The upgrade and refurbishment of health centres including those located in north west Kildare are considered by the Health Service Executive in the context of its roll-out of primary care infrastructure. There are always more construction projects than can be funded from the Exchequer's capital health care allocation. The Executive is required to prioritise infrastructure projects within its overall capital envelope taking into account the existing capital commitments and costs of completion over the period. The method and timescale for the delivery of primary care infrastructure is dependent on a number of factors; it is a dynamic process constantly evolving to take account of changing circumstances, including the feasibility of implementation.

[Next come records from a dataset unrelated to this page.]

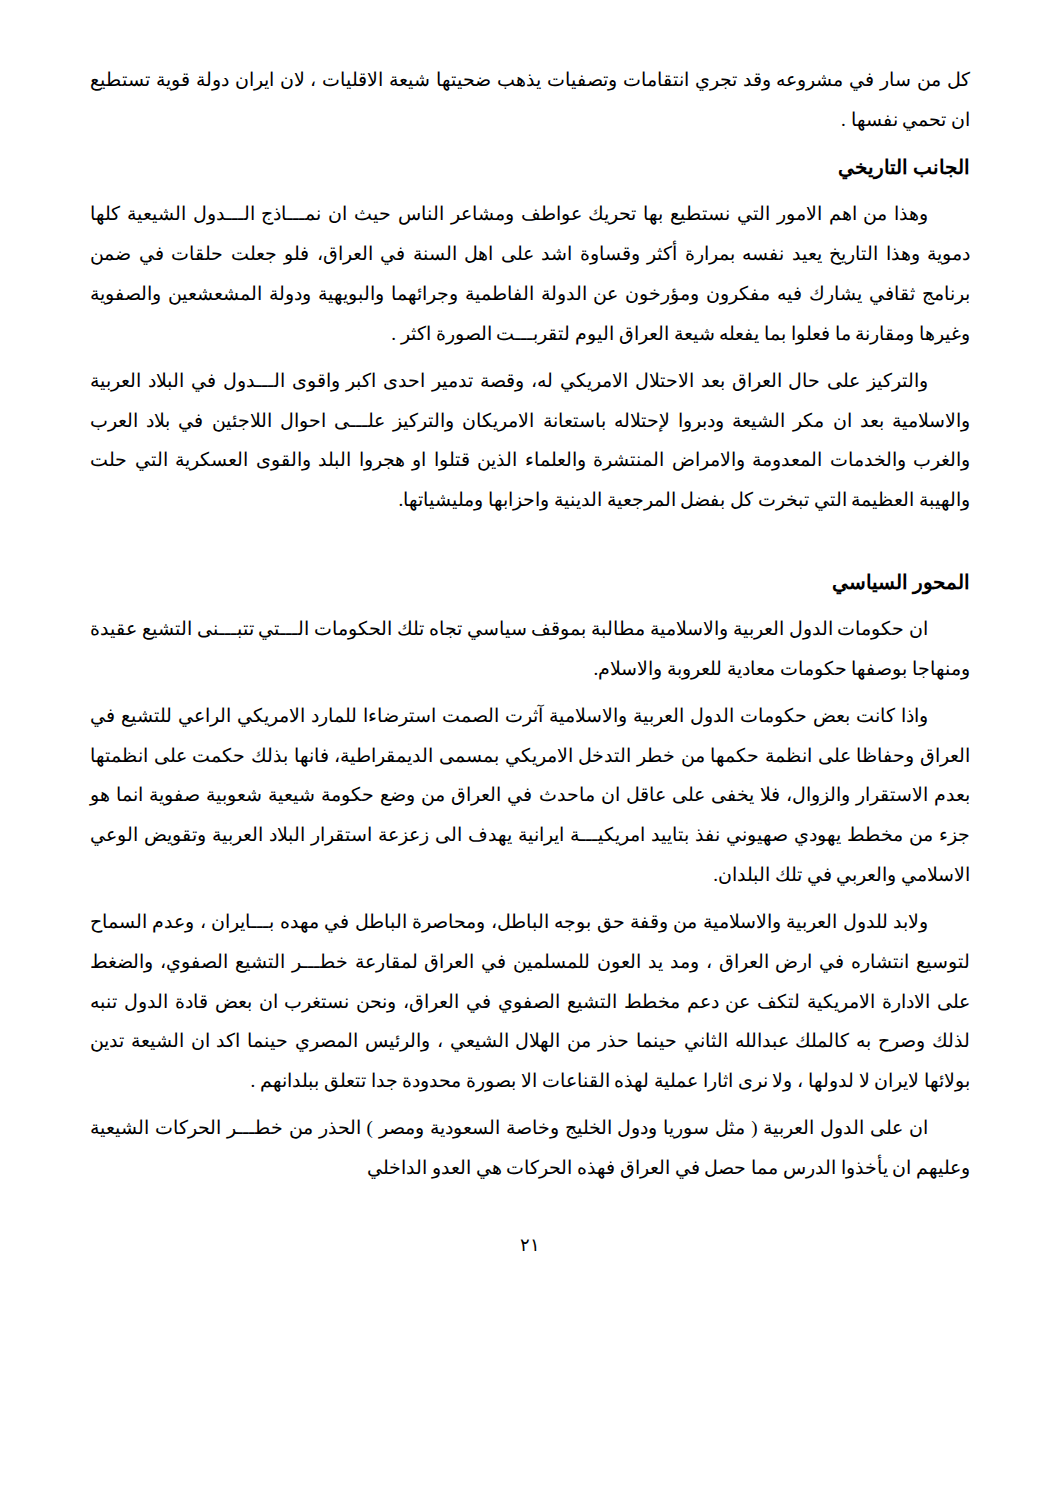كل من سار في مشروعه وقد تجري انتقامات وتصفيات يذهب ضحيتها شيعة الاقليات ، لان ايران دولة قوية تستطيع ان تحمي نفسها .
الجانب التاريخي
وهذا من اهم الامور التي نستطيع بها تحريك عواطف ومشاعر الناس حيث ان نمـــاذج الـــدول الشيعية كلها دموية وهذا التاريخ يعيد نفسه بمرارة أكثر وقساوة اشد على اهل السنة في العراق، فلو جعلت حلقات في ضمن برنامج ثقافي يشارك فيه مفكرون ومؤرخون عن الدولة الفاطمية وجرائهما والبويهية ودولة المشعشعين والصفوية وغيرها ومقارنة ما فعلوا بما يفعله شيعة العراق اليوم لتقربـــت الصورة اكثر .
والتركيز على حال العراق بعد الاحتلال الامريكي له، وقصة تدمير احدى اكبر واقوى الـــدول في البلاد العربية والاسلامية بعد ان مكر الشيعة ودبروا لإحتلاله باستعانة الامريكان والتركيز علـــى احوال اللاجئين في بلاد العرب والغرب والخدمات المعدومة والامراض المنتشرة والعلماء الذين قتلوا او هجروا البلد والقوى العسكرية التي حلت والهيبة العظيمة التي تبخرت كل بفضل المرجعية الدينية واحزابها ومليشياتها.
المحور السياسي
ان حكومات الدول العربية والاسلامية مطالبة بموقف سياسي تجاه تلك الحكومات الـــتي تتبـــنى التشيع عقيدة ومنهاجا بوصفها حكومات معادية للعروبة والاسلام.
واذا كانت بعض حكومات الدول العربية والاسلامية آثرت الصمت استرضاءا للمارد الامريكي الراعي للتشيع في العراق وحفاظا على انظمة حكمها من خطر التدخل الامريكي بمسمى الديمقراطية، فانها بذلك حكمت على انظمتها بعدم الاستقرار والزوال، فلا يخفى على عاقل ان ماحدث في العراق من وضع حكومة شيعية شعوبية صفوية انما هو جزء من مخطط يهودي صهيوني نفذ بتاييد امريكيـــة ايرانية يهدف الى زعزعة استقرار البلاد العربية وتقويض الوعي الاسلامي والعربي في تلك البلدان.
ولابد للدول العربية والاسلامية من وقفة حق بوجه الباطل، ومحاصرة الباطل في مهده بـــايران ، وعدم السماح لتوسيع انتشاره في ارض العراق ، ومد يد العون للمسلمين في العراق لمقارعة خطـــر التشيع الصفوي، والضغط على الادارة الامريكية لتكف عن دعم مخطط التشيع الصفوي في العراق، ونحن نستغرب ان بعض قادة الدول تنبه لذلك وصرح به كالملك عبدالله الثاني حينما حذر من الهلال الشيعي ، والرئيس المصري حينما اكد ان الشيعة تدين بولائها لايران لا لدولها ، ولا نرى اثارا عملية لهذه القناعات الا بصورة محدودة جدا تتعلق ببلدانهم .
ان على الدول العربية ( مثل سوريا ودول الخليج وخاصة السعودية ومصر ) الحذر من خطـــر الحركات الشيعية وعليهم ان يأخذوا الدرس مما حصل في العراق فهذه الحركات هي العدو الداخلي
٢١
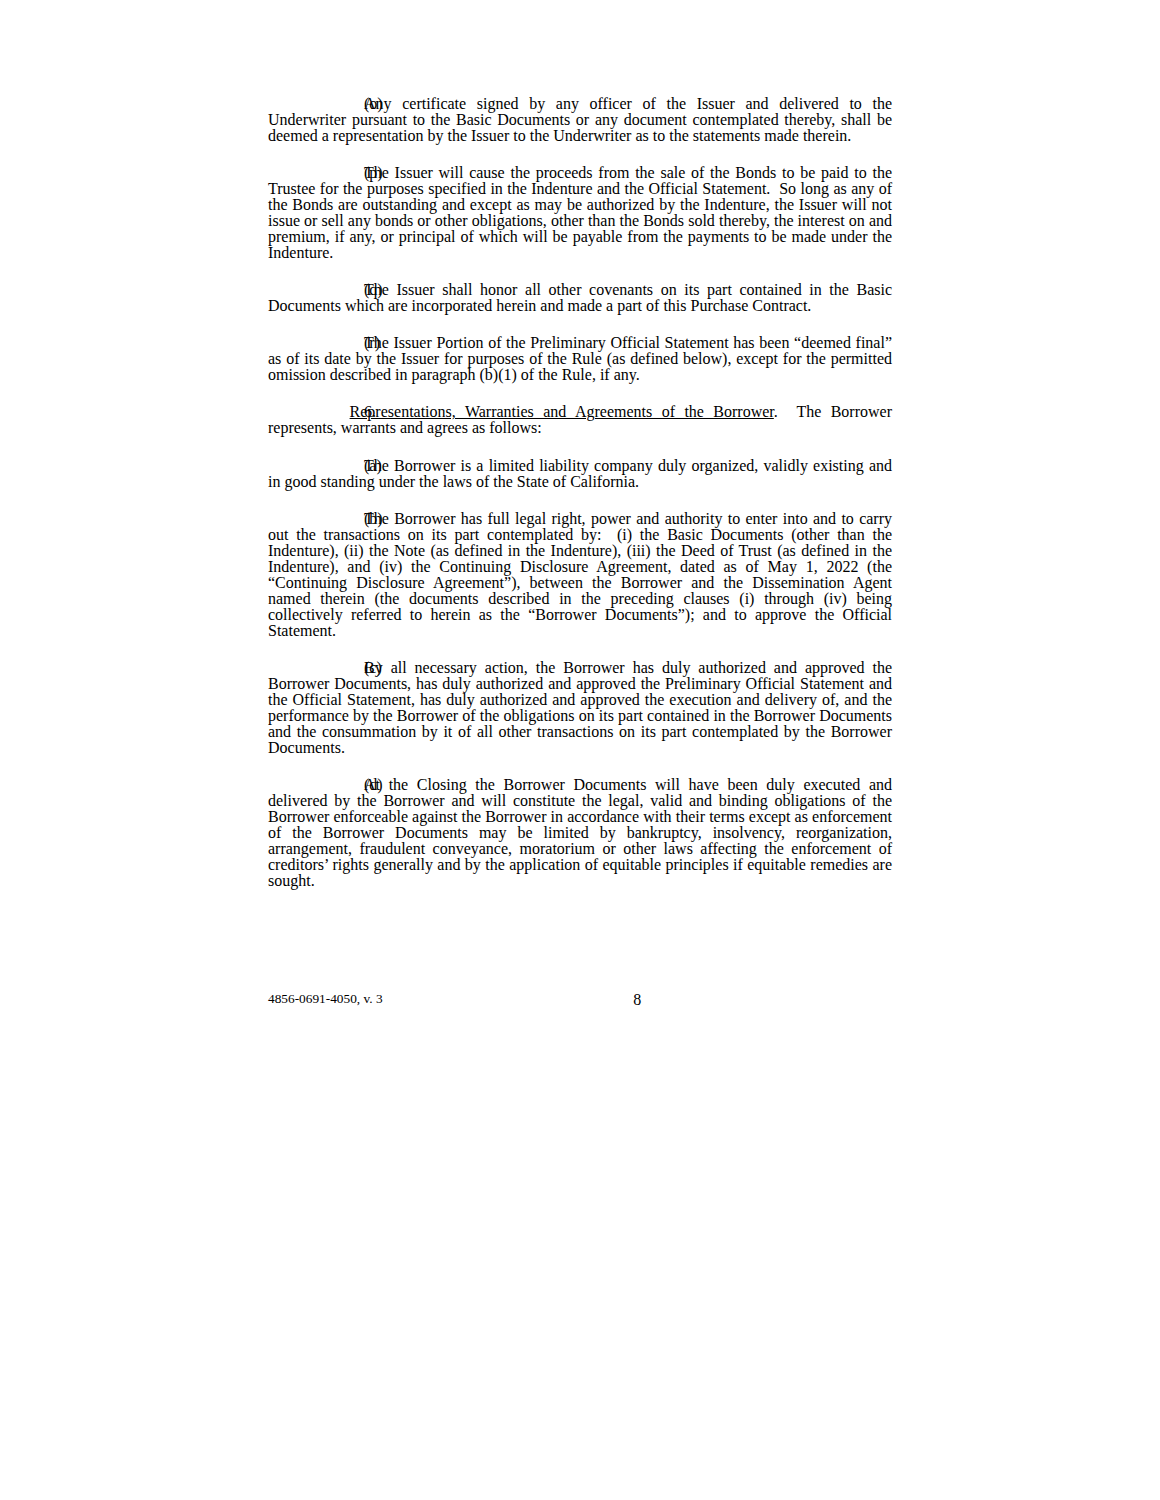(o) Any certificate signed by any officer of the Issuer and delivered to the Underwriter pursuant to the Basic Documents or any document contemplated thereby, shall be deemed a representation by the Issuer to the Underwriter as to the statements made therein.
(p) The Issuer will cause the proceeds from the sale of the Bonds to be paid to the Trustee for the purposes specified in the Indenture and the Official Statement. So long as any of the Bonds are outstanding and except as may be authorized by the Indenture, the Issuer will not issue or sell any bonds or other obligations, other than the Bonds sold thereby, the interest on and premium, if any, or principal of which will be payable from the payments to be made under the Indenture.
(q) The Issuer shall honor all other covenants on its part contained in the Basic Documents which are incorporated herein and made a part of this Purchase Contract.
(r) The Issuer Portion of the Preliminary Official Statement has been “deemed final” as of its date by the Issuer for purposes of the Rule (as defined below), except for the permitted omission described in paragraph (b)(1) of the Rule, if any.
6. Representations, Warranties and Agreements of the Borrower. The Borrower represents, warrants and agrees as follows:
(a) The Borrower is a limited liability company duly organized, validly existing and in good standing under the laws of the State of California.
(b) The Borrower has full legal right, power and authority to enter into and to carry out the transactions on its part contemplated by: (i) the Basic Documents (other than the Indenture), (ii) the Note (as defined in the Indenture), (iii) the Deed of Trust (as defined in the Indenture), and (iv) the Continuing Disclosure Agreement, dated as of May 1, 2022 (the “Continuing Disclosure Agreement”), between the Borrower and the Dissemination Agent named therein (the documents described in the preceding clauses (i) through (iv) being collectively referred to herein as the “Borrower Documents”); and to approve the Official Statement.
(c) By all necessary action, the Borrower has duly authorized and approved the Borrower Documents, has duly authorized and approved the Preliminary Official Statement and the Official Statement, has duly authorized and approved the execution and delivery of, and the performance by the Borrower of the obligations on its part contained in the Borrower Documents and the consummation by it of all other transactions on its part contemplated by the Borrower Documents.
(d) At the Closing the Borrower Documents will have been duly executed and delivered by the Borrower and will constitute the legal, valid and binding obligations of the Borrower enforceable against the Borrower in accordance with their terms except as enforcement of the Borrower Documents may be limited by bankruptcy, insolvency, reorganization, arrangement, fraudulent conveyance, moratorium or other laws affecting the enforcement of creditors’ rights generally and by the application of equitable principles if equitable remedies are sought.
4856-0691-4050, v. 3
8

Work is underway on the Executive's multi-annual Capital Plan 2013-2017 and consideration of projects for inclusion in this Plan is an evolving process. The draft Plan will be submitted to my Department in due course. My Department will then review the proposals and follow up with the HSE where further details may be required. The draft Capital Plan 2013-2017 will require my approval with the consent of the Minister for Public Expenditure and Reform.

Question No. 196 answered with Question No. 15.
Question No. 197 answered with Question No. 195.